Fehlerhafte, veraltete oder doppelte Daten – die Basis für Fehlentscheidungen
Fehlerhafte, veraltete oder doppelte Daten aus verschiedenen IT-Systemen sind der größte Hemmschuh für umfassende Analysen, verlässliche Auswertungen sowie weiterführende BI-Lösungen wie z.B. CPM. Dies kann etwa dazu führen, dass Sie Geschäftspotenziale nicht rechtzeitig erkennen, da das Kaufverhalten der Kunden falsch analysiert wird. Sie können Risiken nur unzureichend erkennen und bewerten und belasten Ihr Risikomanagement, da etwa Ihre Umsatzzahlen veraltet sind. Auch mögliche Schwachstellen in Ihrem Unternehmen, z.B. Material- oder in Lieferengpässe werden Ihnen erst bewusst, wenn es zu spät ist. Verantwortlich dafür ist die schlechte Datenqualität – mit möglicherweise fatalen Konsequenzen, die von Umsatzrückgängen über den Verlust von Marktanteilen bis hin zur Bedrohung der Wettbewerbsfähigkeit reichen können.
Business Intelligence Silos verhindern unternehmensweite Analysen
In vielen Unternehmen werden BI-Lösungen noch abteilungsweise mit eigenen Data Marts oder Data Warehouses und entsprechend unterschiedlicher Datenqualität eingesetzt. Die Folge: Daten werden redundant oder in verschiedenen Formaten vorgehalten. Und während in einem Datenbestand die Daten korrekt vorliegen, sind sie in einem anderen Datenpool eventuell fehlerhaft oder veraltet. Zuverlässige unternehmensweite Auswertungen sind hier nur mit erheblichem manuellem Korrekturaufwand möglich. Ganz zu schweigen von den Zusatzkosten und der verlangsamten Reaktionsfähigkeit auf die unsicheren Analyseergebnisse.

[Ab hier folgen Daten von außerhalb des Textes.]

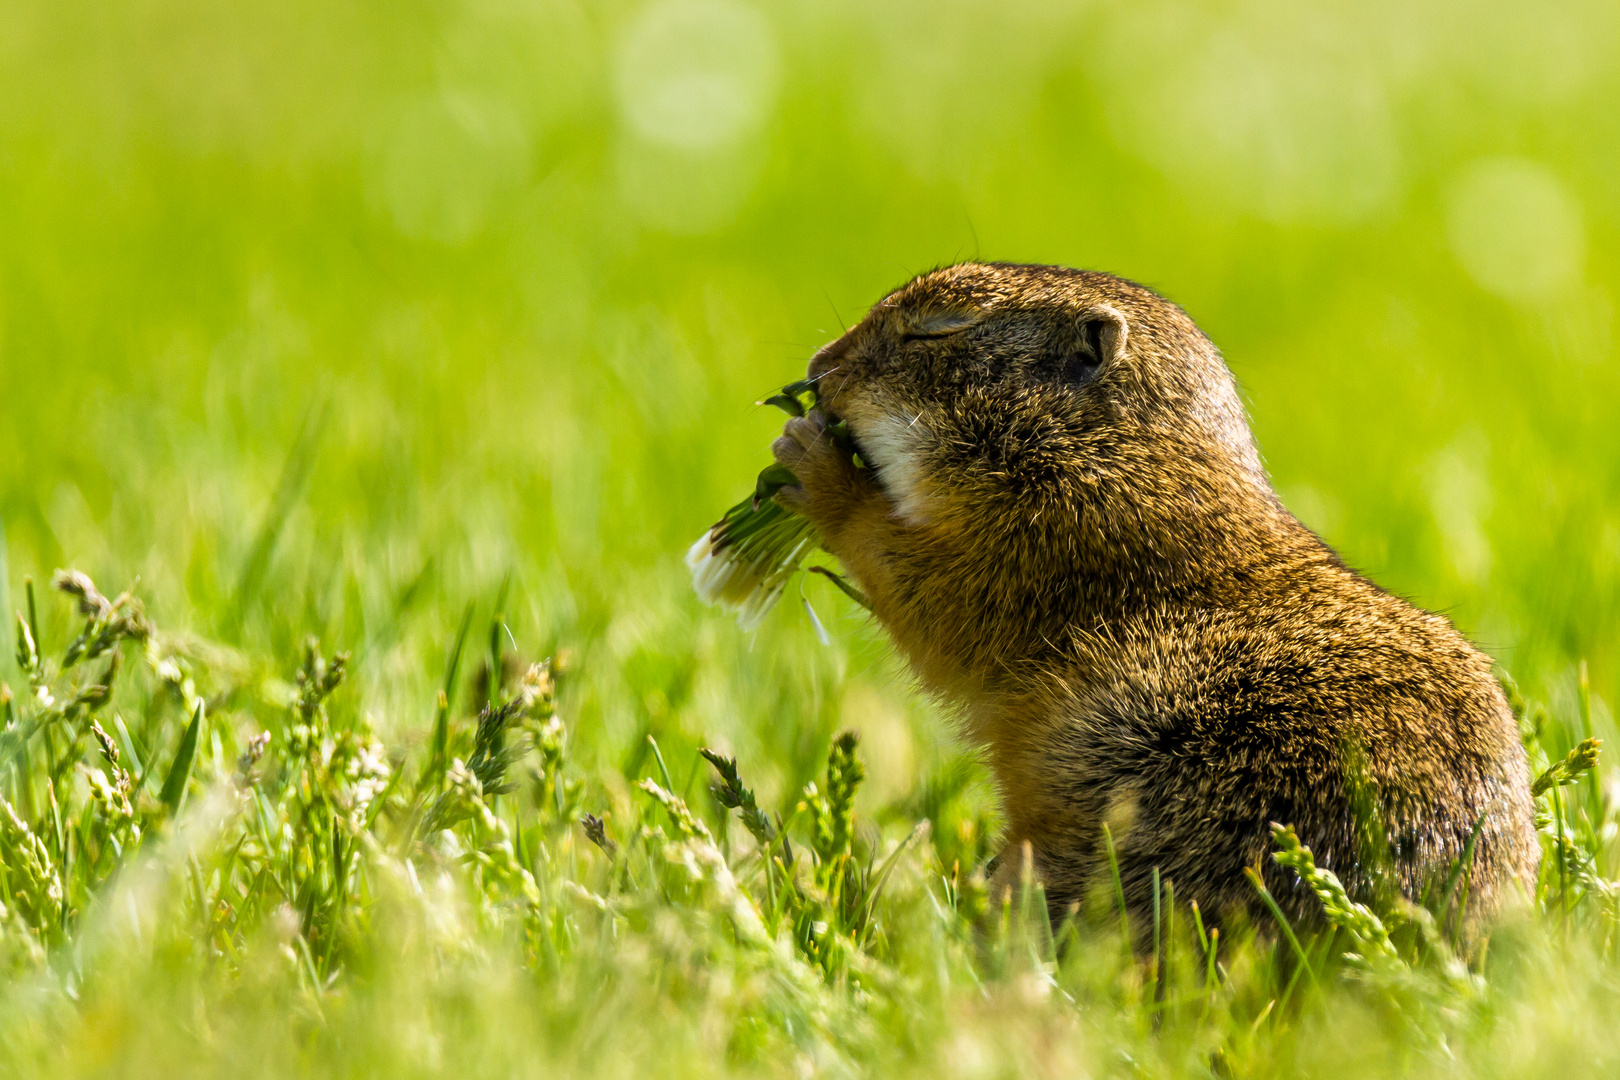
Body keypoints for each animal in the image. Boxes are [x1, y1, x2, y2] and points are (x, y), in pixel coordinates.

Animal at [777, 259, 1535, 932]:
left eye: (936, 329)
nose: (816, 367)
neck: (1128, 457)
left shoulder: (1040, 544)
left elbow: (930, 592)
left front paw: (814, 464)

Nicht genutzte BI-Potenziale durch begrenzte Auswertungsmöglichkeiten
Je besser die Datenqualität im Data Warehouse, desto mehr Auswertungsoptionen stehen Entscheidern und anderen Anwendern der BI-Lösungen zur Verfügung. Manager sollten beispielsweise in ihren Dashboards selbst individuelle Detailtiefen definieren können. Mitarbeiter der Finanzabteilung müssen spezifische Reportings selbst erstellen können. Durch OLAP-Analysen sollten Anwender in der Lage sein, Analysen aus verschiedenen Perspektiven zu entwickeln, z.B. Vertriebszahlen nach Regionen, Produktgruppen, Umsatz etc.. Und es sollte sichergestellt sein, dass Warnhinweise auf Basis definierter Regeln, etwa zu geringem Lagerbestand, die entsprechenden Mitarbeiter erreichen.
Sinkendes Vertrauen erzeugt Entscheidungen nach Bauchgefühl
Wenn die bereitgestellten Informationen und Auswertungen aufgrund mangelnder Datenqualität immer wieder zu Fehlentscheidungen führen, sinkt das Vertrauen in die Fähigkeiten des BI-Systems. Dies kann dazu führen, dass Business Intelligence Funktionalitäten nicht mehr genutzt und durch subjektive Einschätzungen ersetzt werden. Hier sind weitere Fehlentscheidungen nur eine Frage der Zeit.
Schlechte Datenqualität gefährdet die Einhaltung Ihrer Compliance-Anforderungen
Unzureichende Datenqualität gefährdet die Exaktheit und Zuverlässigkeit der BI-Auswertungen. Dies kann juristische Konsequenzen nach sich ziehen und ein Unternehmen teuer zu stehen kommen.
Manuelle Datenbereinigung als Entscheidungsbremse und Kostentreiber
Liegen dringend benötigte Daten nicht vollständig, fehlerfrei und konsistent vor, müssen diese manuell gesammelt, analysiert und aufbereitet werden. Das führt zu überflüssigen Verzögerungen, die Sie sich gerade bei zeitkritischen Geschäftsentscheidungen nicht leisten können. Und es kostet Geld und Ressourcen, die Sie für andere wichtige Projekte besser gebrauchen können.